Batch Normalization on Channels

Hello everyone,
Why do we have to run the normalization on channels axis? If the input, say an RGB image, has 3 channels, wouldn’t it be a better approach to normalize the values on each channel separately (i.e. normalization across axes 1 and 2)? or am I getting it wrong?

For each image that passes through a Conv2D layer, the following is the output dimension:[new_height, new_width, num_filters_in_conv]. The last dimension corresponds to channels. When you run batch norm across the channel axis, for every channel, batch norm tracks 4 variables: \beta, \gamma, \mu, \sigma. Please see this link.

I suppose Balaji explained key points already, but here are few additions.

BatchNormalization is to apply “normalization and scale/shift” to the output of previous layer in order to stabilize the neural network. On the other hand, filters which are used in Conv2D (and others) are trying to extract characteristics of image/text. Each filter creates one output, a channel. In this sense, as you know, the number of channels in the output is equal to the number of filters.

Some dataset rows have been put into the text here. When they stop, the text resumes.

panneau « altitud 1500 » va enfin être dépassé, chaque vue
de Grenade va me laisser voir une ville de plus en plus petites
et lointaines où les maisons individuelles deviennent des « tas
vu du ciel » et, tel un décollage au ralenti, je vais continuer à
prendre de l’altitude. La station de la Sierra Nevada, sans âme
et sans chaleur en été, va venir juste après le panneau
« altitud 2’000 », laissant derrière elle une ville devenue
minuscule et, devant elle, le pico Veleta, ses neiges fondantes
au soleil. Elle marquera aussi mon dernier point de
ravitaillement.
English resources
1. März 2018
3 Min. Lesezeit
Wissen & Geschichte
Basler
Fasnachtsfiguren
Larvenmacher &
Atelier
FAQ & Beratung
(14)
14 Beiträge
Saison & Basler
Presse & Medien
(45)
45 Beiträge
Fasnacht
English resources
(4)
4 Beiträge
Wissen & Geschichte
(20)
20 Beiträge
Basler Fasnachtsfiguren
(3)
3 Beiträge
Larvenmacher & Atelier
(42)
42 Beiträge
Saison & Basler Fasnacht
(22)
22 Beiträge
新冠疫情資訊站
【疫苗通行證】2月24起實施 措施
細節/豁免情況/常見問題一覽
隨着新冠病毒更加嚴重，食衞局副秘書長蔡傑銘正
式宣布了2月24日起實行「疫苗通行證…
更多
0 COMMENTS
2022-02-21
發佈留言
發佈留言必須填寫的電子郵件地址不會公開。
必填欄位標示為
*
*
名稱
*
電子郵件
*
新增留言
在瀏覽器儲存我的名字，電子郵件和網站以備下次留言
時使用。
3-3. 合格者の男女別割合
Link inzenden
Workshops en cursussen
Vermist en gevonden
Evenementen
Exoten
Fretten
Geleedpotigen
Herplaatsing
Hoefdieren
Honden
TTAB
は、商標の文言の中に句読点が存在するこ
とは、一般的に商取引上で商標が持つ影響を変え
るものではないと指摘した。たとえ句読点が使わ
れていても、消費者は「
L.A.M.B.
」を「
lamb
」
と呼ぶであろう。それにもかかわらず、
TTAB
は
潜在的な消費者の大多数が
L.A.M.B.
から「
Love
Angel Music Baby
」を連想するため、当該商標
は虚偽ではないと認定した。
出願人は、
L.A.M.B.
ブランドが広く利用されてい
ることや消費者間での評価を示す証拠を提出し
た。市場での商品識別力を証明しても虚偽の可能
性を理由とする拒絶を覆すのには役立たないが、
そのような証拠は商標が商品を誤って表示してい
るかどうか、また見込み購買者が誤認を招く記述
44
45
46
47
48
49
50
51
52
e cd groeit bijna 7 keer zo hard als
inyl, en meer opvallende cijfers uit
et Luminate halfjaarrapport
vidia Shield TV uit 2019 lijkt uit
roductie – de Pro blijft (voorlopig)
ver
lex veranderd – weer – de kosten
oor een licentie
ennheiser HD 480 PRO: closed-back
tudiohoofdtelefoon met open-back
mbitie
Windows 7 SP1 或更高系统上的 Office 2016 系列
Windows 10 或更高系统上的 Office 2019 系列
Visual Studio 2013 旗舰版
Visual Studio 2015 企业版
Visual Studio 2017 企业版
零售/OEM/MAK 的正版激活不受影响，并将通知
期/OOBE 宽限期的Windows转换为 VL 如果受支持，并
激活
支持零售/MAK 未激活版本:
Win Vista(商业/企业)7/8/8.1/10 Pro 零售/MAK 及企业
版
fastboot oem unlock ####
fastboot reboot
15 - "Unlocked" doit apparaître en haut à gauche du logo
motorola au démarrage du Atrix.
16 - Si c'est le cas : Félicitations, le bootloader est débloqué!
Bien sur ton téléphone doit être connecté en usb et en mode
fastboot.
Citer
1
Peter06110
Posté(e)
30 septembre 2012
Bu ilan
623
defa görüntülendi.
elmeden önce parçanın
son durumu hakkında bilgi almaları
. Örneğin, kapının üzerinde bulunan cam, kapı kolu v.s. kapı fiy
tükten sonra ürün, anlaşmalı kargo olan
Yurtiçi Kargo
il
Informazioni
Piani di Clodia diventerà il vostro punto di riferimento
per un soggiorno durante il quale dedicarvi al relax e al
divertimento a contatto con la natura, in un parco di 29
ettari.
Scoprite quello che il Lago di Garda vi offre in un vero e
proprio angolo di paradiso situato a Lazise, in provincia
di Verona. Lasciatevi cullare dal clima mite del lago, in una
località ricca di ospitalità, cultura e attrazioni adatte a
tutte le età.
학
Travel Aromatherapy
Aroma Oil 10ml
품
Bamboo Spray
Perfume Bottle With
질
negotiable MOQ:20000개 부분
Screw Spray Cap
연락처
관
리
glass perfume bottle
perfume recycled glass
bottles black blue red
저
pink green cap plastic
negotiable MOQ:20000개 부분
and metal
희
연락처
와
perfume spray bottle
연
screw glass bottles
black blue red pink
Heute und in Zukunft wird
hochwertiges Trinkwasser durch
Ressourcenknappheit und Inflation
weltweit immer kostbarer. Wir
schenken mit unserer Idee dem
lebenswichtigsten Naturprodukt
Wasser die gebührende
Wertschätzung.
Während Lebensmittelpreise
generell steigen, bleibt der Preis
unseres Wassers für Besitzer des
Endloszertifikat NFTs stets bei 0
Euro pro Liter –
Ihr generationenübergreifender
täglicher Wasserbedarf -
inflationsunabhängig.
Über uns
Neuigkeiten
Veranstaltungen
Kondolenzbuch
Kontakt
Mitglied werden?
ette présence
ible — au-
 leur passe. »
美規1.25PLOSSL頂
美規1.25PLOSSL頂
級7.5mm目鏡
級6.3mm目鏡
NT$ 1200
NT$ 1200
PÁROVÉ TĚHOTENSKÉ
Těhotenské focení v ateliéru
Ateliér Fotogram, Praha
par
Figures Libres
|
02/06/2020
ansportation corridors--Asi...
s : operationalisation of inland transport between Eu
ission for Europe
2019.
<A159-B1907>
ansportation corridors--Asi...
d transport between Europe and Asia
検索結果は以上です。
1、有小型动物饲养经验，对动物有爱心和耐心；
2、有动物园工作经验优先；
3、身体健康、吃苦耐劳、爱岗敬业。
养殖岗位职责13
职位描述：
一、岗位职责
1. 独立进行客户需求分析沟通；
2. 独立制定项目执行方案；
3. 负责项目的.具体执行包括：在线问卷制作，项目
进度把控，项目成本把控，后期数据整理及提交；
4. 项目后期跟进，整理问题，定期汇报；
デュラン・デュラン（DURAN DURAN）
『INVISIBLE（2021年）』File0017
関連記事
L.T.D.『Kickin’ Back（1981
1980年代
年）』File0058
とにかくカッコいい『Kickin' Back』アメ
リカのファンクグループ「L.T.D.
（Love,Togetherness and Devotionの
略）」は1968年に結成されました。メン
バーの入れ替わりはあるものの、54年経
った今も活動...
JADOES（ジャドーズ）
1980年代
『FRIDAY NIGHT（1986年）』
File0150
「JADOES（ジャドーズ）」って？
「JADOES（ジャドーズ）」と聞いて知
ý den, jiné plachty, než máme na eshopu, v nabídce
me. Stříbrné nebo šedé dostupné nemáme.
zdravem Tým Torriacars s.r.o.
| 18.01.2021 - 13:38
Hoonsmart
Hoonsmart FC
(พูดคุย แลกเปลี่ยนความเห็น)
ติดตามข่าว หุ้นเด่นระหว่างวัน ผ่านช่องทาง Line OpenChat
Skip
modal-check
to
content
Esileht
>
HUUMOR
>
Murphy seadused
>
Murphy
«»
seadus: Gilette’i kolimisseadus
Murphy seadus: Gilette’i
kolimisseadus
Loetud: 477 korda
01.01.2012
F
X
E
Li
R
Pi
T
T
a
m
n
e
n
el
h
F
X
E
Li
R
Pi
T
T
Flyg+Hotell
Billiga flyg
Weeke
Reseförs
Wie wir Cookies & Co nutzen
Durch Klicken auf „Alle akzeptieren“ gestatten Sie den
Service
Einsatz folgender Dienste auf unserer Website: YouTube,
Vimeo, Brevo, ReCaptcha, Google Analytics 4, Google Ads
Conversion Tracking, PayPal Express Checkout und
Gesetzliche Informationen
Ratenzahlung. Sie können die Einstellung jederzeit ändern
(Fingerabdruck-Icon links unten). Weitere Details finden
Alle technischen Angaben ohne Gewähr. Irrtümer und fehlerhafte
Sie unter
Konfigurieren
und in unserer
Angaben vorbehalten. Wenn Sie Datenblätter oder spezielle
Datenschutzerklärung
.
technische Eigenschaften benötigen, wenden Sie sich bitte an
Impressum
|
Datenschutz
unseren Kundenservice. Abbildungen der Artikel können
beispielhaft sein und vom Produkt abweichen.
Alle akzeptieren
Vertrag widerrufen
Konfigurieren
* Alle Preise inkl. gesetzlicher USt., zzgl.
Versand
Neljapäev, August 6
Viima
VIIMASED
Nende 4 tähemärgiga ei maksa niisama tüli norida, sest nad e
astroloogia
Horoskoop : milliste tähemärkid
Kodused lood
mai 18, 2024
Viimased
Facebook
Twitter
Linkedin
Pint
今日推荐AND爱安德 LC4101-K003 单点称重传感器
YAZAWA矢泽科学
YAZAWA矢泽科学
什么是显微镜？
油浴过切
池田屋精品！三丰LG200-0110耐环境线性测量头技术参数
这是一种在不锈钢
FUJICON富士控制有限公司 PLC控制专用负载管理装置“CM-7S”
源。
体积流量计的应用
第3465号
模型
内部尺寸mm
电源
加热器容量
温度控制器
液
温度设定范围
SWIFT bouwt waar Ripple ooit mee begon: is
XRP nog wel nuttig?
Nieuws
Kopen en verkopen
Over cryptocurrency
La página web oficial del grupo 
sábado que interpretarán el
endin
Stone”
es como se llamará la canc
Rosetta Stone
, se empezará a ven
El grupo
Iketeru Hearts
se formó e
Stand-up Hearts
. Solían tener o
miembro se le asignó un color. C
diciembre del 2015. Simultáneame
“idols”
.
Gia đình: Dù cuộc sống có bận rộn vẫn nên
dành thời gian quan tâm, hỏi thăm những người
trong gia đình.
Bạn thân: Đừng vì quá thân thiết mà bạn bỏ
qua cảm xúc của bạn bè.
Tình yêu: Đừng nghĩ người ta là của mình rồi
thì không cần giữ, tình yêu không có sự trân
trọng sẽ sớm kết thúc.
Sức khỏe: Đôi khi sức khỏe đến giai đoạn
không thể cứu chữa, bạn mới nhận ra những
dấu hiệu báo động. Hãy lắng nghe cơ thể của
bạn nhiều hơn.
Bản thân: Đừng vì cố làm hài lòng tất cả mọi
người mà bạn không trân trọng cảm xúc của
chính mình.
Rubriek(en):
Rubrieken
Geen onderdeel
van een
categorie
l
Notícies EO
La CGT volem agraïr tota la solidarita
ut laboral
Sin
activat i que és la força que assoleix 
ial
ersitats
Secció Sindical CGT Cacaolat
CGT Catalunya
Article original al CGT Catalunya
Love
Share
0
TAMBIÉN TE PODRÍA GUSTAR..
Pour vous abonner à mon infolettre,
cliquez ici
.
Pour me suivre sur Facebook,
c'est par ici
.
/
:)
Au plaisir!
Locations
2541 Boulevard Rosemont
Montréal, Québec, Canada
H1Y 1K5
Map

There will be no RGB channel even from the first Conv2D function.
Then, the next question may be,… is there any advantages or meanings to handle a single RGB signal (say, R) separately ? I think, to extract characteristics from an image, combinations of RGB have more importance than a single channel data. Applying a single filter to all three channels and get one output (channel) should have more meaningful characteristics which can be utilized for image detections and others.

Thank you very much for your response! However, this was not actually what I was looking for. I was wondering why we are normalizing across channels rather than the other dimensions of the convolution output, namely normalizing across the height and width?

This is actually an interesting question. I suppose there are some other research works to find the group to normalize. Batch norm, Layer norm, Instance Norm, Group Norm,…
Here is one figure from the paper: Yuxin Wu, Kaiming He. “Group Normalization”

In some cases, authors could get a better result with Group Normalization. If you are interested in, please take a look at this interesting paper. Hope this helps.